A tiny miracle of a movie, Ari Gold’s deeply personal Brother Verses Brother is a whimsical musical à la John Carney’s Once, taking place on city streets, in pubs, and around small apartments. Set on a winter day in San Francisco’s North Beach neighborhood, the film discloses upfront that this is “Live Cinema”––improvised and shot in real-time––with a conversation that feels nuanced and natural, identical brothers Ari and Ethan roaming the streets with guitars en route to find their 96-year-old father, beat poet Herbert Gold. 

Along the way the brothers grapple with their own relationship, popping into bars to perform and walking onwards, seemingly never missing an opportunity to perform as they look for their father who did not show up for their first performance. They so want to please him that they never miss a chance to perform, even if in an alleyway for themselves. 

We learn Ethan, the less-successful of the duo, has grappled with his own demons. Ari feels protective of him as they approach what they know will soon be a major life milestone for both. Along the way they pick up Lara (local musician Lara Louis), a talented singer who awakens something in Ari. In one great sequence, they sneak away from Ethan to watch a performance alone on a balcony before she has to part ways with the brothers.

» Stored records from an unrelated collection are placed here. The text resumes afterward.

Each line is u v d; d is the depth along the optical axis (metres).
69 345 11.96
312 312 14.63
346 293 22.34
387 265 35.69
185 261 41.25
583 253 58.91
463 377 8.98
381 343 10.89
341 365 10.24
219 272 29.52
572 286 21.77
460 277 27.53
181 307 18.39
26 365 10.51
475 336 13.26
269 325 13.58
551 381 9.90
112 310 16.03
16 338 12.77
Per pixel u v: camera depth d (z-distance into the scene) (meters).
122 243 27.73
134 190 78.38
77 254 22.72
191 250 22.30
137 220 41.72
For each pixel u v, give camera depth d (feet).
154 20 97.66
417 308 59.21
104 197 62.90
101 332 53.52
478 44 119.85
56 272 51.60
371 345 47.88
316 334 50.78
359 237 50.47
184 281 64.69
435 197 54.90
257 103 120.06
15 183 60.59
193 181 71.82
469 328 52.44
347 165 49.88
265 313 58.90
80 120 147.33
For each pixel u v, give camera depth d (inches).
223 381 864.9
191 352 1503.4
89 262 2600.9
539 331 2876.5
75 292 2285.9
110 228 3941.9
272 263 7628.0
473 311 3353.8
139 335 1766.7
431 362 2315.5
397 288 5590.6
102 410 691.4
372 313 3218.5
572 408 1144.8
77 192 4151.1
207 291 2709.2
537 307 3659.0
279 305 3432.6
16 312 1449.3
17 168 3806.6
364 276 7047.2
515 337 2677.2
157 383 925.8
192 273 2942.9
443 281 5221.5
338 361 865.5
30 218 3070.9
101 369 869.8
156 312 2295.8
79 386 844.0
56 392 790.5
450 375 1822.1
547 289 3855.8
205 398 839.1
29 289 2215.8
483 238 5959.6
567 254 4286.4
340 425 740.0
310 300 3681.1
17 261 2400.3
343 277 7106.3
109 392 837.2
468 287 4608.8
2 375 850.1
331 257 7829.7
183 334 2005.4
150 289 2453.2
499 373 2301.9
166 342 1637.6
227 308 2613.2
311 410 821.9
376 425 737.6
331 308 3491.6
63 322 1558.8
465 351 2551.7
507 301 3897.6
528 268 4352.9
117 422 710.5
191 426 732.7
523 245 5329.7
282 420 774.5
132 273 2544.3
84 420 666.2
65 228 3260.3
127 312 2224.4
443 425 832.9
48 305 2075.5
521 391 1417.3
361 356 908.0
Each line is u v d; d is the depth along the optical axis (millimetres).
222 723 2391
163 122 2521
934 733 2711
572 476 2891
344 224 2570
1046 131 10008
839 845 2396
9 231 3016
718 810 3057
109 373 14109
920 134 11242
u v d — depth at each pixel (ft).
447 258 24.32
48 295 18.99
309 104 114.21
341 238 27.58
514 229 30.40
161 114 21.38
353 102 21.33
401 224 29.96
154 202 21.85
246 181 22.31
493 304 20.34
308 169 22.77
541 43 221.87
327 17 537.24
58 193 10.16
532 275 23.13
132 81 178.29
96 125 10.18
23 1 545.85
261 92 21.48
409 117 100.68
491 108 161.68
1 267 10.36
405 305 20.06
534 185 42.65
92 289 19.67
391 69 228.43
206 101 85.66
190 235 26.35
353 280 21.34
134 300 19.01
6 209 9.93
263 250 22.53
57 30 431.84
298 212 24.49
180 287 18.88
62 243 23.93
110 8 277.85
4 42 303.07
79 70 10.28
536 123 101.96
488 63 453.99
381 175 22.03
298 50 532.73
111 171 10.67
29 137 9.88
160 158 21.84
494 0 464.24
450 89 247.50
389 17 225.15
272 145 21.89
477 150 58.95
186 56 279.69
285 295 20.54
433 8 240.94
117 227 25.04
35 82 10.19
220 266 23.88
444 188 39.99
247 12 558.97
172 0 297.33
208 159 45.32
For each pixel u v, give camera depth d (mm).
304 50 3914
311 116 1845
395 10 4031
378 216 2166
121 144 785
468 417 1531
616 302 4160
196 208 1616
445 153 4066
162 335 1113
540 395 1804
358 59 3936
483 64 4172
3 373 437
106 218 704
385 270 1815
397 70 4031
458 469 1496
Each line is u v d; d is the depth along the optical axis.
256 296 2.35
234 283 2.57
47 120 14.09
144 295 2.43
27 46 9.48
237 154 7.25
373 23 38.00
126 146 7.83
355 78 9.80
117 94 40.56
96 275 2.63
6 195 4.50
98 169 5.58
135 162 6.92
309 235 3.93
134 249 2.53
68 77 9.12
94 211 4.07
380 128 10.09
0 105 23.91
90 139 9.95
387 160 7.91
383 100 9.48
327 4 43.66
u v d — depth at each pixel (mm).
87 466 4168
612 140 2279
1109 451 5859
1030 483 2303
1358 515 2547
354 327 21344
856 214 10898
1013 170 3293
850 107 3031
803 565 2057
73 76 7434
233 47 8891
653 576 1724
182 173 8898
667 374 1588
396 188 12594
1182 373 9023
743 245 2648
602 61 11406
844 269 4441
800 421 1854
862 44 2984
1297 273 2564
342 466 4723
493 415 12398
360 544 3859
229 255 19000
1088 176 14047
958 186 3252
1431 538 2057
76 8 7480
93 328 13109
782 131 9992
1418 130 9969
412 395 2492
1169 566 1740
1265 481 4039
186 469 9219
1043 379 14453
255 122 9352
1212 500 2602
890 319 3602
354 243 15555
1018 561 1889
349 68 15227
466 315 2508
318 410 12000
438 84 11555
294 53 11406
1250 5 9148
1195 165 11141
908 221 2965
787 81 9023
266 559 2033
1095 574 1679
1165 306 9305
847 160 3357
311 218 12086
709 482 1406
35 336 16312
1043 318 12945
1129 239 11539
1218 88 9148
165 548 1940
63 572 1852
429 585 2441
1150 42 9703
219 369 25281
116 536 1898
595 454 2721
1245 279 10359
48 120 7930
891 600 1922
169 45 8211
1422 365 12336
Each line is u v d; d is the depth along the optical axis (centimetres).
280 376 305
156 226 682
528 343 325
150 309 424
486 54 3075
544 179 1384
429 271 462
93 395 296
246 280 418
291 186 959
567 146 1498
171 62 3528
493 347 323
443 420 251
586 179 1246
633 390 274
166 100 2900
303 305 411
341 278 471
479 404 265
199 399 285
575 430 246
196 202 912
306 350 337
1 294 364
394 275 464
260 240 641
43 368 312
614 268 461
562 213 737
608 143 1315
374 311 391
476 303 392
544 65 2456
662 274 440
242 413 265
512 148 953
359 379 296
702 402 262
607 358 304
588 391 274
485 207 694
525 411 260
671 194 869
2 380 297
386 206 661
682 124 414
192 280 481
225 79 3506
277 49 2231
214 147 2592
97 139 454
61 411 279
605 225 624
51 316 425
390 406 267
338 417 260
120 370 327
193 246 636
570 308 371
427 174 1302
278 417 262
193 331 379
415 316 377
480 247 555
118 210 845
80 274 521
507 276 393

Shot in one unbroken take by Stefan Ciupek and Frazer Bradshaw that, to my trained eye, seemed genuine (the filmmakers admitted that watching a few times might reveal what tricks they pulled), the film has the quality of a city symphony, finding joy and connection as the brothers ultimately prepare to say goodbye. Starting as a search for their father, the story ultimately comes full-circle with a moving conclusion that makes the creative project feel like a miracle in itself. According to the filmmakers, everyone plays themselves in a live-cinema experiment that works on all levels, including its natural performances from the brothers, their father, and Lara.

What sets Brother Verses Brother apart is that families and mourning are so difficult to pull off––it can seem there’s nothing new to say. While the film occasionally plays familiar notes of pre-mourning and brotherly resentment, it beautifully pulls off its ambitions as the brothers literally climb a hill to find catharsis on a cold night.

Inspired and executive produced by “live cinema” pioneer Francis Ford Coppola, Brother Verses Brother is a compassionate window into the lives of brothers told with honesty and vulnerability. I imagine André Bazin, who detested classical cutting in favor of realism, would have loved the experience. It’s one of the great discoveries from this year’s SXSW.

Brother Verses Brother premiered at SXSW 2025.